Curare l'obesità
guarisce il diabete

Curare la grave obesità in sala operatoria può guarire nello stesso paziente anche il diabete di tipo 2, quello legato proprio all'eccesso di peso e all'inattività fisica.

Curare la grave obesità in sala operatoria può guarire nello stesso paziente anche il diabete di tipo 2, quello legato proprio all'eccesso di peso e all'inattività fisica.

Lo dimostrano due studi indipendenti, di cui uno italiano, da poco pubblicati contemporaneamente sul New England Journal of Medicine, dove si spiega che la chirurgia per ridurre il peso (‘bariatricà) è in grado di sconfiggere anche il diabete.
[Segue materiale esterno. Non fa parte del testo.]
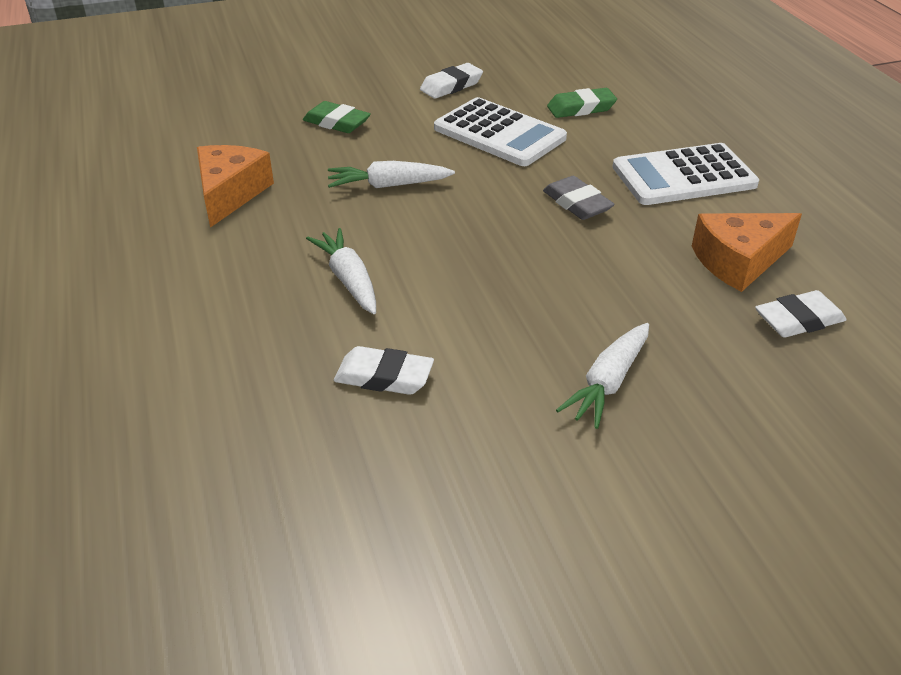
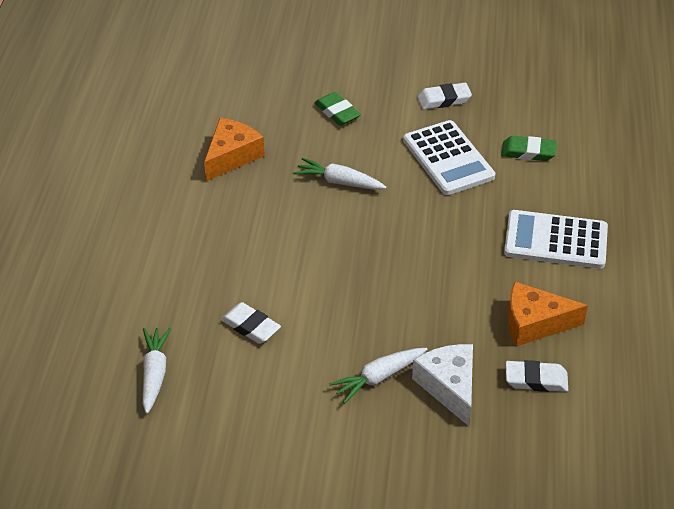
camera: 25 degrees right, 5 degrees up
white carrot [306,228,376,314] -> white carrot moved to [143,328,171,414]
grey eraser [543,176,615,220] -> none
none -> white cheese [412,344,473,426]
«Da molti anni - dice Antonio Pontiroli, direttore cattedra di medicina interna all'Università degli Studi di Milano e presidente del Congresso nazionale Diabete-Obesità - si discute sull'efficacia della chirurgia bariatrica anche come cura per il diabete. Fino ad oggi si sapeva che è in grado di far scomparire il diabete, entro 2 anni dall'operazione, nell'82% delle persone molto obese e che nel 62% dei casi il diabete non ricompare dopo i 2 anni dall'intervento. Tanto è vero che le principali linee guida internazionali e italiane già includono l'intervent chirurgico tra le raccomandazioni dicura per le persone adulte con diabete tipo 2 e obesità grave».

I due studi appena pubblicati «sono particolarmente importanti, anche se non possiamo considerarli conclusivi - continua l'esperto - perchè per la prima volta confrontano, alla pari, gli effetti del bisturi con quelli dei farmaci».

L'unico dubbio ancora da risolvere «riguarda il tipo di intervento chirurgico. Entrambi gli studi sono stati condotti con operazioni particolarmente invasive, gravose, non sempre adatte a tutti. Questi dati andrebbero ulteriormente confermati da studi che adottino interventi meno impegnativi».

Ad oggi, in Italia, con la chirurgia bariatrica si curano poco più dell'l% dei pazienti che potrebbero trarne beneficio. Peggiore la situazione in altri Paesi: in Gran Bretagna, ad esempio, la percentuale è la metà (0,5%). Le ragioni, secondo Pontiroli, sono «le più varie: dalla scarsa conoscenza, alla riluttanza del paziente, all'inerzia terapeutica, alla mancanza di dati sufficientemente chiari e certi sulle possibilità di risultato. Oggi almeno, quest'ultima ragione sembrerebbe venire meno». (ANSA).